映画「隣のヒットマン」とCharlie Biddle

映画「隣のヒットマン」 (The Whole Nine Yards) を見ていて、「何か見覚えのあるジイサマがベースを弾いてるなぁ」と思っていると、それがCharlie Biddleだった、というお話です。

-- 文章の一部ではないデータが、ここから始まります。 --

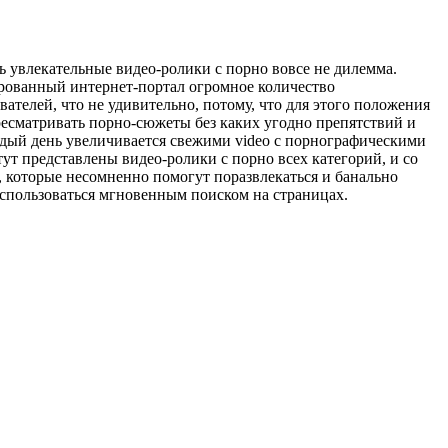
ь увлекательные видео-ролики с порно вовсе не дилемма.
ированный интернет-портал огромное количество
телей, что не удивительно, потому, что для этого положения
пересматривать порно-сюжеты без каких угодно препятствий и
аждый день увеличивается свежими video с порнографическими
ут представлены видео-ролики с порно всех категорий, и со
 которые несомненно помогут поразвлекаться и банально
воспользоваться мгновенным поиском на страницах.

  • 映画「隣のヒットマン」は、家の直ぐ隣、恐らく10米も離れていない (The Whole Nine Yards) 隣家に越してきた必殺の殺し屋を巡る映画です。Bruce Willisがその殺し屋を演じるんですが、コメディ仕立てで、テンポも軽快なので、映画として実に楽しめました。そして良い映画である上に、見て判ったことですが、ジャズで味付けがしてあり、ジャズファンとして「儲けもんやがな」と喜びました。その映画の出だしは、車で帰宅を急いでいる風景のバックグラウンドにジャズピアノの弾き語りが流れる、という具合に始まります。「調子が良いなぁ。これは良い映画かも知れんな。ウーン、この声は聴いたことあるぞ」となって耳を傾けると、直ぐに「オイ、ちょっと、これはMose Allisonじゃんか」と気付きました。「まだまだ、ジャズが出てくるかも知れんなぁ」と、その後の展開を期待させました。この映画は、今はヴィデオ屋で借りる事ができます。
    「何か見覚えのあるジイサマがベースを弾いてるなぁ」
  • 映画の筋がどんどん進み、どこかのバーで女性ヴォーカルなどをやっている風景が出てきて、何故かベースが大写しになり、白人のピアニストなどはチラッと写るだけで、ジイサマがしつこく大写しで、運指のアップまで出てきます。「どっかでみた顔だよなぁ、黒人で、割りに年を食ったベースで、この顔というと、、、ヒョッとしてCharlie Biddleかなぁ。でも、あのジイサマはそんな有名人なのか。」と見ているうちに、そのジャズクラブの正面が写って、どうやら看板が「Biddle's」と読めます。「フーン、自分の店を持ってるんだ」と納得しました。その後注意して見たのですが、ピアノが見た顔ですが、名前まではわかりませんし、グラサンの白人ドラマーの方はどこにでもいる顔で見当も付きません。
    最後に出て来るクレジットで
  • これはしっかり出演者のクレジットを見ないとと思ってチェックすると、やはりCharlie Biddleに間違いはなく、でもCharlie Biddle Trioと書いてあるだけで、他のメンバーは地元の人のようでした。よーく調べると、ピアノがGeoff Lappで、ドラムスはGary Goldでした。一寸良いけど、抜群に良いわけではない女性ヴォーカルは、Stephanie Biddleとクレジットされており、何とジイサマの娘か、ひょっとして孫と思えます。ヘーェ、皆、芸達者なんだ、と感じ入りました。
    映画と店のタイアップ
  • 先ほど、「何故かベースが大写しになり、白人のピアニストなどはチラッと写るだけで、ジイサマがしつこく大写しで、運指のアップまで出てきます。」と書きましたが、推測する所、次のようなことが読み取れます。ジャズクラブの場面が欲しいので、プロデューサーが地元のCharlie Biddleの店、「Biddle's」に目を付けた。話が纏まったが、ジイサマは「自分をアップにしろ、娘(孫かも)も画面に出せ」と注文をつけた。ウルサイなぁと思ったが、ジイサマも娘も画面写りは悪くないので、その条件で撮影が行われた。とまぁ、こんな所じゃないでしょうか。「Charlie Biddleなんて、マイナーなジャズメンと決め込んでいたのに、映画に出るとは」、さらに我がことながら「よぉ気が付いた。ダテにジャズ聴いてるんや無いんやなぁ」と嬉しくなったというわけです。